A Look at the Many Faces of Glaucoma – Part 2.
Dr. Megan Polack, Cowichan Eyecare
This month we’ll look at two conditions that involve a buildup of material inside the eye which can block the drainage of aqueous humour out of the eye, leading to glaucoma.
Pseudoexfoliation Syndrome and Pseudoexfoliation Glaucoma:
Pseudoexfoliation glaucoma is a type of openangle glaucoma characterized by tiny bits of white, flaky protein material deposited inside the eye on the crystalline lens, iris, trabecular meshwork and other parts of the eye. This material can only be seen with the magnification provided by the slit lamp biomicroscope during a full eye health exam and it can often only be seen after the pupils are dilated.
Therefore, having the dilation drops (drops that temporarily make your pupils big) is an important part of your routine eye health exams! The presence of the material alone without a diagnosis of glaucoma is termed pseudoexfoliation syndrome. Having the syndrome increases the risk of developing glaucoma because the material can block the drainage system of the eye, causing the pressure in the eye to increase.
About 25% of those with pseudoexfoliation syndrome develop elevated intraocular pressure, and of these people, about one-third have glaucoma. Patients with pseudoexfoliation syndrome are around six times more likely to develop higher than normal intraocular pressure (ocular hypertension) than patients without pseudoexfoliation syndrome.
Patients with pseudoexfoliation syndrome are also at higher risk for angle closure glaucoma and can have more complications during cataract surgery. Pseudoexfoliation increases with age and is most common in people over age 50 and in people of Scandinavian descent. It is thought to be present in about 5 percent of people age 75 to 85.
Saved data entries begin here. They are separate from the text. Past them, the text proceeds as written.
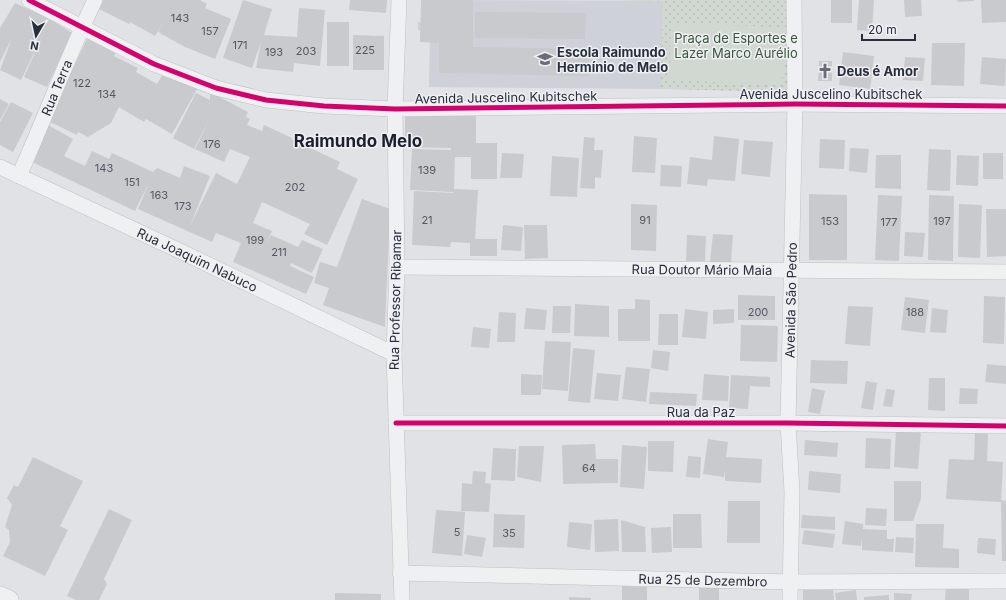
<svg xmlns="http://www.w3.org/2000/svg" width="1006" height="600" font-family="Inter,sans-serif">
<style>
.built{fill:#cfd1d8}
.grass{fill:url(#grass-dots)}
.garden{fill:#d0d8d1}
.building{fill:#c9cacd}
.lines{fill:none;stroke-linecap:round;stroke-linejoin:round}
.minor-casing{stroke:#bfc0c3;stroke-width:16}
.tertiary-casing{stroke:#bfc0c3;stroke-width:20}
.minor{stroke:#eff0f2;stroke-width:15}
.tertiary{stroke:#eff0f2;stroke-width:19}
.cycleway-casing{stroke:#eef0f4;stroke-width:8}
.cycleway{stroke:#d6006c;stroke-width:5}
.labels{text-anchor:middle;stroke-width:3;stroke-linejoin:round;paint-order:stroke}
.number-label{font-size:11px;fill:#525661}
.park-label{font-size:13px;fill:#3b5638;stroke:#eef0f4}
.poi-label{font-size:13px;font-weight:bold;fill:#292e3c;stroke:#eef0f4;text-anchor:start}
.street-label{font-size:13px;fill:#292e3c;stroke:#eef0f4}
.district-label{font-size:17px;font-weight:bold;fill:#1c202d;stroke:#eef0f4}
</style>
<defs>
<pattern id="grass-dots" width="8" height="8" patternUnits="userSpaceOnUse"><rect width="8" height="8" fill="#d0d8d1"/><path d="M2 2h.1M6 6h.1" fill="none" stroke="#b3bab4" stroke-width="1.8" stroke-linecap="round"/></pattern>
</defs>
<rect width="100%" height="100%" fill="#e1e2e5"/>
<path class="built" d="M430 0 663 1 661 89 429 87 430 31 418 30V22L430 23Z"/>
<path class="grass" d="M614 0H790L787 92 661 89 663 2Z"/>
<path class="garden" d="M671 23 785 27 782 85 669 80Z"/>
<path class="building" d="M103 0H200L207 4 205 8 231 19 215 59 185 47 158 32 164 21 155 36 130 22 129 24 99 9Z
M243 0 272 9 264 35 297 37 299 8 325 10 320 66 294 63 293 72 256 68 261 42 252 68 223 58Z
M350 0H387L386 13 349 10Z
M421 0H473V47L589 49V76L439 73V43L420 42Z
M831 0H852V23H831Z
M859 0H874L872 31 857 30Z
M904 0H921L922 16 905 17Z
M957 0H974V1L958 2Z
M981 0H1006V22L982 23Z
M15 3 50 19 72 33 47 87 24 77 44 32 21 80 0 70 12 38 0 62V28Z
M475 12 586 13 585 39 475 38Z
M327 22H349V66H327Z
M353 35 384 36V70H353Z
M88 37 117 50 114 56 138 68 136 72 157 84 165 71 197 89 172 134 146 119 144 122 119 107 111 123 88 137 78 132 77 135 48 121Z
M932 43H965L964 86 931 85Z
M843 52 874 56 870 89 839 85Z
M905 57 925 58 923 81 903 80Z
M982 57 1006 59 1005 86 980 84Z
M819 61H832V81H818Z
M210 92 248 112 246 117 250 119 247 125 262 131 264 125 292 138 291 139 340 162 337 169 358 179 327 245 304 234 310 224 262 202 253 223 272 231 266 244 271 235 298 247 302 240 323 249 312 273 291 263 290 266 314 277 306 294 233 262 241 243 216 233 212 242 138 209 150 180 135 211 30 161 48 125 73 139 64 156 85 166 92 151 109 159 112 153 153 172 157 168 180 178 184 166 210 176 190 226 216 173 237 184 250 157 230 149 224 162 195 149 210 118 194 149 173 138 196 93 210 100Z
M0 99 9 104 0 120Z
M11 102 33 113 13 152 0 145V122Z
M405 112H476V143H497V179H471V157H455L454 189 478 190 475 239H497V256H470V243L451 242 450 247 412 245 414 191 453 193V192L410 190 412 149 451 150V148L405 147Z
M634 136 657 138 655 173 632 172Z
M714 136 739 139 735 181 708 179 707 186 687 184 690 157 712 160Z
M584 137 595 138 594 150H603L601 178 595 177V189L580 188Z
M820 139 845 140 844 169 819 168Z
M744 140 773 142 770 177 741 174Z
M850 148 869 149 867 173 849 171Z
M929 149 951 150 950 191 927 190Z
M502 153 524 154 522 178H500Z
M983 153H1003V179H983Z
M876 155H901V189L875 188Z
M957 155 979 156 978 186 956 185Z
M552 156 579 158 577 197 550 196Z
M661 165 682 166 681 187 660 186Z
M809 194 847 195V260H809Z
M878 195 902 196 899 261 875 260Z
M929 195 954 196 953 261 928 260Z
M362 199 390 209 385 327 323 305 329 288 314 283 320 262 337 267Z
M631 204 657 205 656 251 631 250Z
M959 204 982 205 980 258 958 257Z
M986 209H1006V256L987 257Z
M503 225 523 227 521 251 501 250Z
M524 225H547L548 258 525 259Z
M905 232 925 233 923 257 904 256Z
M713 234 733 235 731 263 710 262Z
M687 235 706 236 705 261H686Z
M738 295 775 296V320H738Z
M984 296 1005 297 1004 344 983 343Z
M905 297 929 300 925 333 901 330Z
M635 299 650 300V341H618V309H635Z
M575 304 609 306V337L574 336Z
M553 306H571L570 333H552Z
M848 306 873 307 870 346 845 344Z
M526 308 547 310 545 330 524 329Z
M932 308 948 310 946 333 930 332Z
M685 309 708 312 706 339 682 337Z
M734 309V323L713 324V310Z
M499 312 516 313 515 342H497Z
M659 314H678V345H658Z
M741 325 778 326 777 362 740 361Z
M473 327 491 329 489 348 471 347Z
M545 341 571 342 568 391 542 389Z
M573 348 595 350 590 403 568 401Z
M653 350 670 352 668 371 651 368Z
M811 360 848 361 847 384 810 383Z
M987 364 1006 366V384L985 382Z
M626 367 650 369 646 402 622 399Z
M597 373 621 375 618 401 594 399Z
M521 374 542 375 541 395H521Z
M704 374 729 376 728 401 702 400Z
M731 375 770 377V387L750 386 748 409 729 408Z
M929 378H945V411L928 410Z
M866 381 877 383 873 410 861 408Z
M812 388 825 391 820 414 808 412Z
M960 388 978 389 977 404H959Z
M886 389 895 390 892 407 883 406Z
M650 392 697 394 696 406 649 404Z
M896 430 921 432 918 469 894 467Z
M975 433 988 434 987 461 1003 462 1001 502 946 499 949 459 974 460Z
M866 438 891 439 890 469 865 468Z
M708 439 728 442 726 457 762 459 761 483 725 481V471L724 477 703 474Z
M805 440 838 443 837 457 804 455Z
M648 441H674L673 472 648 471Z
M595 444 596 459H618V483L563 484 562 445Z
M622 445 647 447 644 489 620 487Z
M519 446H544L541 482 517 477Z
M493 448 516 449 515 481 491 480Z
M688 456 701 457 700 478 686 477Z
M33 457 83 481 60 526 68 530 45 576 3 556 10 542 9 530 5 527 12 505 7 498 14 485 18 487Z
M473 471 486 472 485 483 491 484 489 512 461 511 462 483 472 484Z
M809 471 841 474 840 493 808 490Z
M894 481H921V499L913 521H894Z
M1001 500 1006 501V561H1002Z
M728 501H760V543H727Z
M866 508 887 509 886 526 865 525Z
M109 509 132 520 104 579 107 584 99 600H76L67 596Z
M436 510 465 512 462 556 432 553Z
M494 514 525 515 524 548 493 547Z
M673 514H701L702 548H673Z
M802 515 835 517V530L801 528Z
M618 519 619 551 595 552 594 520Z
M621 520 645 527 646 552H622Z
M845 521 863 524V529L887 530V539H894L893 552 862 550V536L861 546 842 544Z
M569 522 592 524 590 550 567 547Z
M916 524H944L943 548 959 549V568L915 567Z
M671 527 672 552 652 553 651 528Z
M804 530 835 534 833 548 802 544Z
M467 535 486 538 482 557 464 554Z
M896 537 914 538 913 553 895 552Z
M978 538 996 539 995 555 977 553Z
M622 586 647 587V600H622Z
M699 586H719V600H699Z
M946 587 969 588V600H945Z
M833 589 834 600H803V590Z
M856 590 857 600H836L835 593Z
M335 593 381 594V600H335Z
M894 593 912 594 911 600H894Z
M889 595V600H864V597Z
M569 597 591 598V600H569Z"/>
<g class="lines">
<g class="minor-casing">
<g id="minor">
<path d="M29 0 154 64 216 88 266 100 324 106 395 109 795 104 1006 106"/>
<path d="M399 0 395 109 397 267 394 354 402 600"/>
<path id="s1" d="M0 167 180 251 394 354"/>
<path id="s2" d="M19 176C45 118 67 58 95 0"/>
<path id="s3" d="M397 267 1006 272"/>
<path d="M396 423H788L1006 426"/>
<path id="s4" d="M400 573 790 582 1006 581"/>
<path id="s5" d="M790 600 792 492 788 423 795 104 794 0"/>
</g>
</g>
<g class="tertiary-casing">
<path id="tertiary" d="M0 596 9 600"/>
</g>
<use href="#minor" class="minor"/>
<use href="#tertiary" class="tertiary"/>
<g class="cycleway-casing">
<path id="cycleway" d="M29 0 154 64 216 88 266 100 324 106 395 109 795 104 1006 106
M396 423H788L1006 426"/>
</g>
<use href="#cycleway" class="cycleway"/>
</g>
<defs>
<g id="school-bare" transform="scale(1.2)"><path d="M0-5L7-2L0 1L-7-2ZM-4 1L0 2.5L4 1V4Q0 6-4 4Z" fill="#696d77" stroke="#eef0f4" stroke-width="2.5" paint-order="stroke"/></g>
<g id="church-bare" transform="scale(1.2)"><path d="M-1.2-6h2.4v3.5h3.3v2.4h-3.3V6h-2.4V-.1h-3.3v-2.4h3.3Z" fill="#696d77" stroke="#eef0f4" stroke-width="2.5" paint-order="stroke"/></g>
</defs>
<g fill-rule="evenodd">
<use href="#school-bare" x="545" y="59"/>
<use href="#church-bare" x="825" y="71"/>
</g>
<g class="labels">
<g class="number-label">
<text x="180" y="22">143</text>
<text x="210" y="35">157</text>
<text x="240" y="49">171</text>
<text x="365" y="54">225</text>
<text x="306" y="55">203</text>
<text x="274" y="56">193</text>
<text x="82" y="87">122</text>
<text x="107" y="98">134</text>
<text x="212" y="148">176</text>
<text x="104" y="172">143</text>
<text x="427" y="174">139</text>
<text x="132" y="186">151</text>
<text x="295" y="191">202</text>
<text x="159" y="199">163</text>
<text x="183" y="210">173</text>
<text x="427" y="224">21</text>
<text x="645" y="224">91</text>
<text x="830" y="225">153</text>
<text x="942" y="225">197</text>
<text x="889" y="226">177</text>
<text x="255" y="244">199</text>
<text x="279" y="256">211</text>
<text x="758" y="316">200</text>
<text x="915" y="316">188</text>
<text x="589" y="472">64</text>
<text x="457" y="536">5</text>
<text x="509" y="537">35</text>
</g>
<g class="park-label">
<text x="736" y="43">Praça de Esportes e<tspan x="736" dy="15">Lazer Marco Aurélio</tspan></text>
</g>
<g class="poi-label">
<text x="557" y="57">Escola Raimundo<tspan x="557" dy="15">Hermínio de Melo</tspan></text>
<text x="837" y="76">Deus é Amor</text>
</g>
<g class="street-label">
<text dy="5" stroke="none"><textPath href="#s2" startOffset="96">Rua Terra</textPath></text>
<text x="831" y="99">Avenida Juscelino Kubitschek</text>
<text transform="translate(506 97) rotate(-1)" y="5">Avenida Juscelino Kubitschek</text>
<text dy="5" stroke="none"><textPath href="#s1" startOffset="218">Rua Joaquim Nabuco</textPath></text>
<text dy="5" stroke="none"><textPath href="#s3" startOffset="305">Rua Doutor Mário Maia</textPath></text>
<text transform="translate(395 300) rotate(-89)" y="5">Rua Professor Ribamar</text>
<text dy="5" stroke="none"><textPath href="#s5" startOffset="300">Avenida São Pedro</textPath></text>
<text x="701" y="417">Rua da Paz</text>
<text dy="5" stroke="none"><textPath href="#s4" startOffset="303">Rua 25 de Dezembro</textPath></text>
</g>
<g class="district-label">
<text x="358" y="147">Raimundo Melo</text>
</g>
</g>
<g transform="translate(36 36) rotate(189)" stroke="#eef0f4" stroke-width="3" paint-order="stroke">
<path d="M0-3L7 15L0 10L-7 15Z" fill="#292e3c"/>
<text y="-6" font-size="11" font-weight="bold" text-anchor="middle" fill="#292e3c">N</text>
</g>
<path d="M862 34v6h53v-6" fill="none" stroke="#292e3c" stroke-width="2"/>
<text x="868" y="34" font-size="12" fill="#292e3c" stroke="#eef0f4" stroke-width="3" paint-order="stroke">20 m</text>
</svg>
Pigment Dispersion Syndrome and Pigmentary Glaucoma:
Pigment dispersion syndrome (PDS) is characterized by deposits of pigment (originally from the iris) onto the back of the cornea, the trabecular meshwork and other areas inside the eye. It is not known exactly why this occurs but patients with PDS have a certain shape to their iris (concave) that allows it to rub on structures of the eye behind the iris and this releases pigment.
The pigment can only be seen with the slit lamp biomicroscope and is commonly picked up on routine eye exams of asymptomatic patients. It is usually present in both eyes. A test called gonioscopy is done to help confirm the diagnosis of PDS. Gonioscopy uses a special contact lens placed on the eye to look at the drainage angle. Those with PDS will have excess pigment in the angle of the eye.
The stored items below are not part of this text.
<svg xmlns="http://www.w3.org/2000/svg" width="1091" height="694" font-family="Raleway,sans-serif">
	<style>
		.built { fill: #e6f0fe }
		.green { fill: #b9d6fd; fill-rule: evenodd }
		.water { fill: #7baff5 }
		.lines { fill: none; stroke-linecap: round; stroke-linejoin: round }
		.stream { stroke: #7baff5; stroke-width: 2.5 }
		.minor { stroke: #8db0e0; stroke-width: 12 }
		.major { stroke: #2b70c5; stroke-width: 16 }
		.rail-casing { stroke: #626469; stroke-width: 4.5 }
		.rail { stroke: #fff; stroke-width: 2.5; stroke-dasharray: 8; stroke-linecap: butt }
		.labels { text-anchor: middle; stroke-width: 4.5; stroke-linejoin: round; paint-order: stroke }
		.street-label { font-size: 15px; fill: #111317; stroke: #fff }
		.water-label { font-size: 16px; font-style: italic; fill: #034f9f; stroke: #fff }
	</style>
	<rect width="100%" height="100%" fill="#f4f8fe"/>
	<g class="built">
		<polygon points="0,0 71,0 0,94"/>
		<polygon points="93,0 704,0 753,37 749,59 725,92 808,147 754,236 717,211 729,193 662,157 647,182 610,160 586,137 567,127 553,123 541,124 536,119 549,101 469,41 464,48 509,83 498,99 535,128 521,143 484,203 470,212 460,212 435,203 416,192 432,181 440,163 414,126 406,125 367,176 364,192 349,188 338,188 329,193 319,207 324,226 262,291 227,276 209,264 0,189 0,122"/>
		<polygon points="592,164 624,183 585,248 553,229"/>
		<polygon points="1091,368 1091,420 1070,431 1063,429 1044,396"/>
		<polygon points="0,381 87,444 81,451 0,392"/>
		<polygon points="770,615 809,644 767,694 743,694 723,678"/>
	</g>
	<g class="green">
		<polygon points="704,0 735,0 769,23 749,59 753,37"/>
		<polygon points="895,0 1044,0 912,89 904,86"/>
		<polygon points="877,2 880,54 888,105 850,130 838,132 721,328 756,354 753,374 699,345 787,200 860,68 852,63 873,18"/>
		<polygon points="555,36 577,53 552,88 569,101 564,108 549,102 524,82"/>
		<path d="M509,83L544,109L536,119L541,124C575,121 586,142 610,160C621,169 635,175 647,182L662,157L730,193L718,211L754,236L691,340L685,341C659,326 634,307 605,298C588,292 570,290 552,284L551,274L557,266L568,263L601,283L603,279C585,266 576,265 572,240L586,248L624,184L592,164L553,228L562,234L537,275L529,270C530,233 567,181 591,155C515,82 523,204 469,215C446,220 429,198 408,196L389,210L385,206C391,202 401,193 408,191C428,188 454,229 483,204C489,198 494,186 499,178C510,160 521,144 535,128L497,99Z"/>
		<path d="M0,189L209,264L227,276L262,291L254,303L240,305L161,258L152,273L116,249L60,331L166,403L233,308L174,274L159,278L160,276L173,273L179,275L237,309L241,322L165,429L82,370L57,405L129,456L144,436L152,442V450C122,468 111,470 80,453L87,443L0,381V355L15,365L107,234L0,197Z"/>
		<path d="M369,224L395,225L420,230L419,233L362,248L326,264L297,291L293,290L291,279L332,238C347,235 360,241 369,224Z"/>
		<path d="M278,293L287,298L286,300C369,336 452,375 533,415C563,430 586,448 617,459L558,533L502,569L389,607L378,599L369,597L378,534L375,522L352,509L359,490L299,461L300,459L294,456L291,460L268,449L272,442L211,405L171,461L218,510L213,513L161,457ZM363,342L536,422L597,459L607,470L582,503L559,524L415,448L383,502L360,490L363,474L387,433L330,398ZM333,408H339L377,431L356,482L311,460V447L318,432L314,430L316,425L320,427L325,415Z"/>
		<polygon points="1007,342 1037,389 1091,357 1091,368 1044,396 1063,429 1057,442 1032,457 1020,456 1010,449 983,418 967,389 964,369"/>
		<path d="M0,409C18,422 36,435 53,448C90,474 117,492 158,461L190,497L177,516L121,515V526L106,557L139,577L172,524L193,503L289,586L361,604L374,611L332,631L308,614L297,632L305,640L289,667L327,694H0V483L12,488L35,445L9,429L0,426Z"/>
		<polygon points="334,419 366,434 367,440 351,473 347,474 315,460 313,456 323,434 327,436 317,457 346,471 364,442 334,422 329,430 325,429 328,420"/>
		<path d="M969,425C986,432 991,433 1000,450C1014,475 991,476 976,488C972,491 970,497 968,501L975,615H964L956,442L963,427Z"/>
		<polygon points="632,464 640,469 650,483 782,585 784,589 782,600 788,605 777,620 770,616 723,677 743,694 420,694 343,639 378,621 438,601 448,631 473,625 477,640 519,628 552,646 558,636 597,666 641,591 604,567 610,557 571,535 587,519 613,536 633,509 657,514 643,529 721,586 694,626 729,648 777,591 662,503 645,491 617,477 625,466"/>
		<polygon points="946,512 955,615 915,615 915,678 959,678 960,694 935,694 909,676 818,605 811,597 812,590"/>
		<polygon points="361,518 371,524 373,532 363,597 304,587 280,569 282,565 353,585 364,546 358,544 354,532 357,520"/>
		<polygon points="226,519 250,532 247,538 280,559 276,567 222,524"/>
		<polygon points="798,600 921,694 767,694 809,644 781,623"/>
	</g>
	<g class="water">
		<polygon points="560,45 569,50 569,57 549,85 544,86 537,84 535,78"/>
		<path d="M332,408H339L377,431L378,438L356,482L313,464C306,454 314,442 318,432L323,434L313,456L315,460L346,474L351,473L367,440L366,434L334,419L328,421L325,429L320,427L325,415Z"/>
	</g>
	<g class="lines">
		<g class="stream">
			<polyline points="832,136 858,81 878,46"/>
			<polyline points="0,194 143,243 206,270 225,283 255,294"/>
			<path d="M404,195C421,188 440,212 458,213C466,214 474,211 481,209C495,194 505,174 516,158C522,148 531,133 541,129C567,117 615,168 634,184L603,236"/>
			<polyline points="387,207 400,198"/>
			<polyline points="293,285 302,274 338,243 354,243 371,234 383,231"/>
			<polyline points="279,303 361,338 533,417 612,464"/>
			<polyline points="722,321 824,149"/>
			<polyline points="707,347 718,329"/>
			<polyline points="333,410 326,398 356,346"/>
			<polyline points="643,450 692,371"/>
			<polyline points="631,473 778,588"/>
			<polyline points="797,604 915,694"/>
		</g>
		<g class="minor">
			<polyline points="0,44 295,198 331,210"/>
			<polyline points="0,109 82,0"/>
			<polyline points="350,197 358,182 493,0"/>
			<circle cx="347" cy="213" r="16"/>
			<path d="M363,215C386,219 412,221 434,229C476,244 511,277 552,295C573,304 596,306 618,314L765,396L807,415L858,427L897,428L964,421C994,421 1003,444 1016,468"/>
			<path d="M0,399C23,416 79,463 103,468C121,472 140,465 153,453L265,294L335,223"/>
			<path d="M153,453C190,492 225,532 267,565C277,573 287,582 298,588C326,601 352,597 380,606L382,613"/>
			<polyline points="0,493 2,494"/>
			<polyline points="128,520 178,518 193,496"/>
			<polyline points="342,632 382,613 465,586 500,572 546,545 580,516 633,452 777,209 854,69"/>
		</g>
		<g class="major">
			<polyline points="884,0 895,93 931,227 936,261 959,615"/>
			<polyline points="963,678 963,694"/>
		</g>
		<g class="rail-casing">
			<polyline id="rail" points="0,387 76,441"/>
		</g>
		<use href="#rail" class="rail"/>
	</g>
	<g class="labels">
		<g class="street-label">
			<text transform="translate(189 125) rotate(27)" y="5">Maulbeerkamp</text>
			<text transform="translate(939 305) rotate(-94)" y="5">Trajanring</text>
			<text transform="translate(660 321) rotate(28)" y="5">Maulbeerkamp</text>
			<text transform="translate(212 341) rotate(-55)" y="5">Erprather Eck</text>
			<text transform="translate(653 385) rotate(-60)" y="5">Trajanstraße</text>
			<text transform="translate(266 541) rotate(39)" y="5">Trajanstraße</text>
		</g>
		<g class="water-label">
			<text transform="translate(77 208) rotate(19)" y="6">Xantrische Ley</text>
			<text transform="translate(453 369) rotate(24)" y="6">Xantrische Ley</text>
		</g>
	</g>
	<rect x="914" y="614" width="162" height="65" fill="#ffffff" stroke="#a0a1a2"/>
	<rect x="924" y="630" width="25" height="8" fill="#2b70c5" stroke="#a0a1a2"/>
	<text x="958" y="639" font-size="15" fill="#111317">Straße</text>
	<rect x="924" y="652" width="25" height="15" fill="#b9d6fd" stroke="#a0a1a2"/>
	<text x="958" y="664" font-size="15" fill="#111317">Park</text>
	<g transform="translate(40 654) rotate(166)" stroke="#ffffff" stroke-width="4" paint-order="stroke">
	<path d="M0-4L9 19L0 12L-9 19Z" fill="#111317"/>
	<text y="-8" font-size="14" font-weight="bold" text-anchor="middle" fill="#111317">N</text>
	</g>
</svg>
Pigment dispersion is most common in Caucasian males who are nearsighted and who are between the ages of 20 and 50, but it can also occur in females and other age groups. Therefore, even if you are a young, healthy person with perfect vision, you should have routine (biannual) eye health exams with your Optometrist because you could have this syndrome without knowing it! PDS increases the risk of developing a type of glaucoma called pigmentary glaucoma (PG) by between 25 to 50%.
Similar to the pseudoexfoliative material discussed above, the excess pigment can clog up the drainage system of the eye and cause increased intraocular pressure. This does not usually have symptoms but some patients may notice halos, intermittent blurred vision and ocular pain or discomfort, especially following activities such as exercise, because this can cause excess pigment to be released in the eye. PDS is one condition where the release of pigment and therefore risk of increased intraocular pressure often reduces with age.
If your optometrist detects pseudoexfoliation or pigment dispersion syndrome during your eye health exam, they will likely monitor your intraocular pressure, visual field and optic nerves more often (every 6 to 12 months) to ensure that if glaucoma develops, it is caught early and treated appropriately.